Horace Walpole, Strawberry Hill et « Anecdotes of Painting in England »

John Carter, La tribune à Strawberry Hill, v. 1789 (aquarelle sur papier,

John Carter, La tribune à Strawberry Hill, v. 1789. Aquarelle sur papier, 59,2 × 49,5 cm. The Lewis Walpole Library, Yale University (789.00.00.73dr++)


Horace Walpole (1717–1797) est surtout connu aujourd’hui pour sa volumineuse correspondance – que l’on peut maintenant consulter en ligne – et pour Strawberry Hill, son extraordinaire demeure de Twickenham à Londres. C’est là qu’il installe une presse à imprimer et crée certaines des publications les plus prisées de la Grande-Bretagne du XVIIIe siècle. En 1762, il entreprend la réalisation d’Anecdotes of Painting in England [Anecdotes de la peinture en Angleterre], première histoire détaillée de l’art du pays, du Moyen Âge au milieu du XVIIIe siècle. Richement illustrée et imprimée en petite série, elle devient rapidement objet de collection autant qu’ouvrage de référence en matière d’histoire de l’art nationale. Grâce au Fonds de dotation Clifford M. Brown, le Musée des beaux-arts du Canada a pu faire l’acquisition d’un ensemble de la première édition de cette illustre parution.

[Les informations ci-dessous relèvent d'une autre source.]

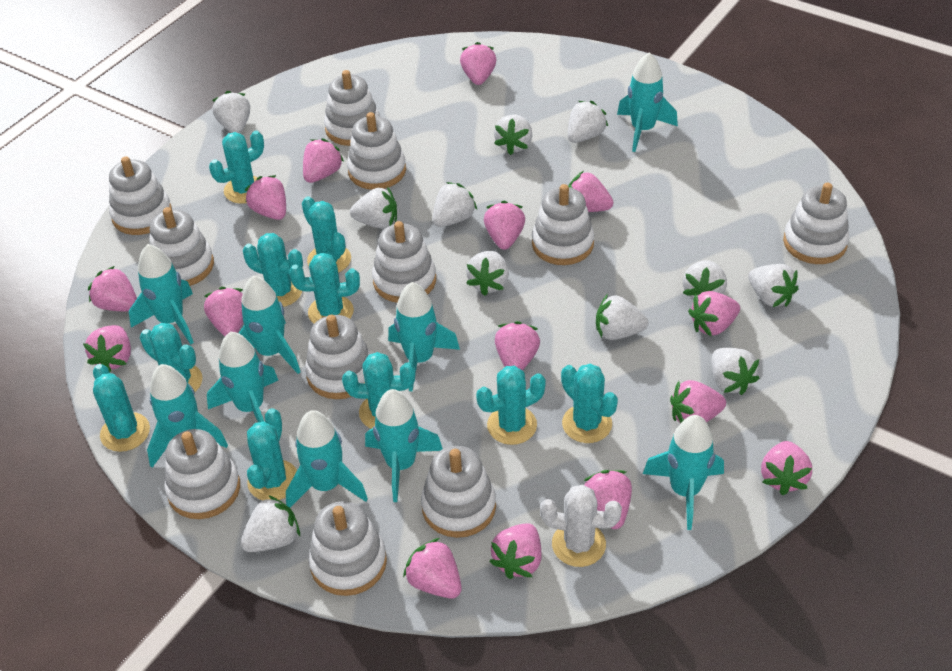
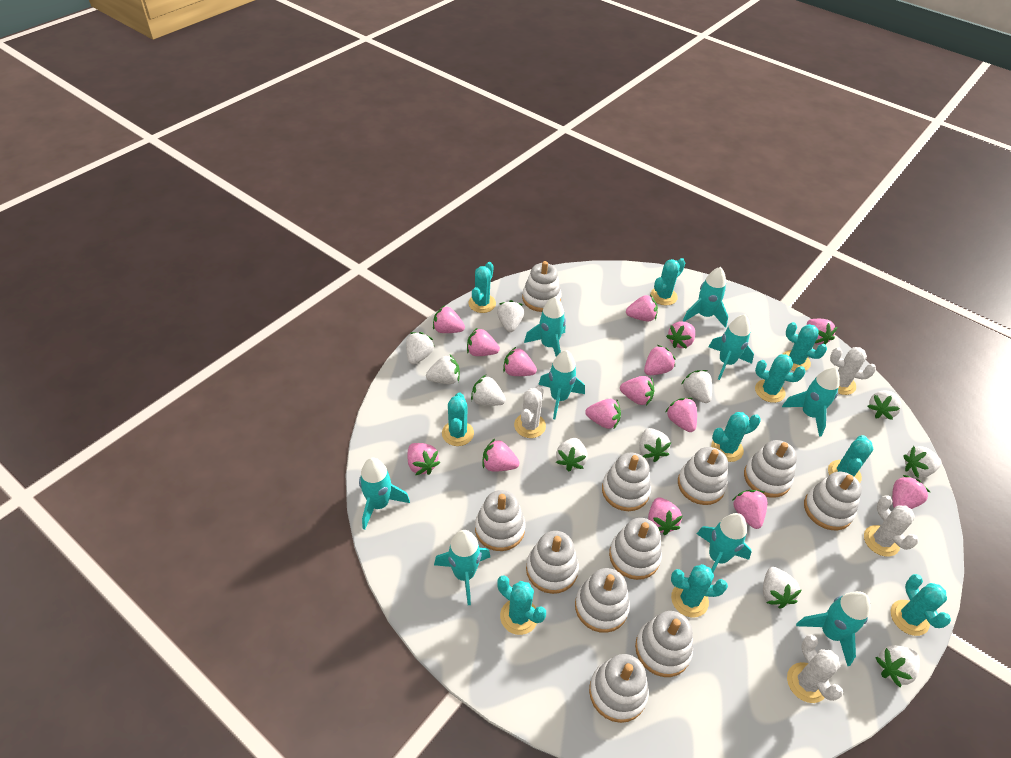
white cactus: [540,485,622,567] = 1 -> [514,386,546,438] [787,634,843,703] [830,347,876,395] [864,495,919,557] = 4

On ne peut dissocier Walpole de sa demeure de Strawberry Hill – sorte d’alter ego physique, réceptacle de son imagination et de ses fantaisies. C’est ce bâtiment, pièce maîtresse en fait de sa collection, qui aura marqué l’esprit de ses contemporains. Son propriétaire le fait décorer en style néogothique, transposant à l’échelle domestique des modèles monumentaux en pierre en faisant appel au bois, au plâtre et au papier mâché. Pour Walpole, le gothique propose une esthétique de la fantasie et de l’inventivité, idées alors en vogue, mais contestées, dans l’art du XVIIIe siècle. Il met à l’honneur l’innovation, les effets décoratifs spectaculaires de lumière et de couleur, et se permet un emprunt ludique à des références historiques. Il explore différents aspects du pouvoir évocateur de l’art médiéval avec Le Château d’Otrante, premier roman « gothique », qui mêle Moyen Âge, fantastique et horreur – des idées toujours d’actualité à notre époque. Une aquarelle à la Yale University montre la pièce spectaculaire aménagée pour accueillir ses plus précieuses curiosités. Pour Walpole, il s’agit d’une forme de sanctuaire pour les œuvres qu’il collectionne, des documents historiques et des talismans visant à stimuler l’imagination.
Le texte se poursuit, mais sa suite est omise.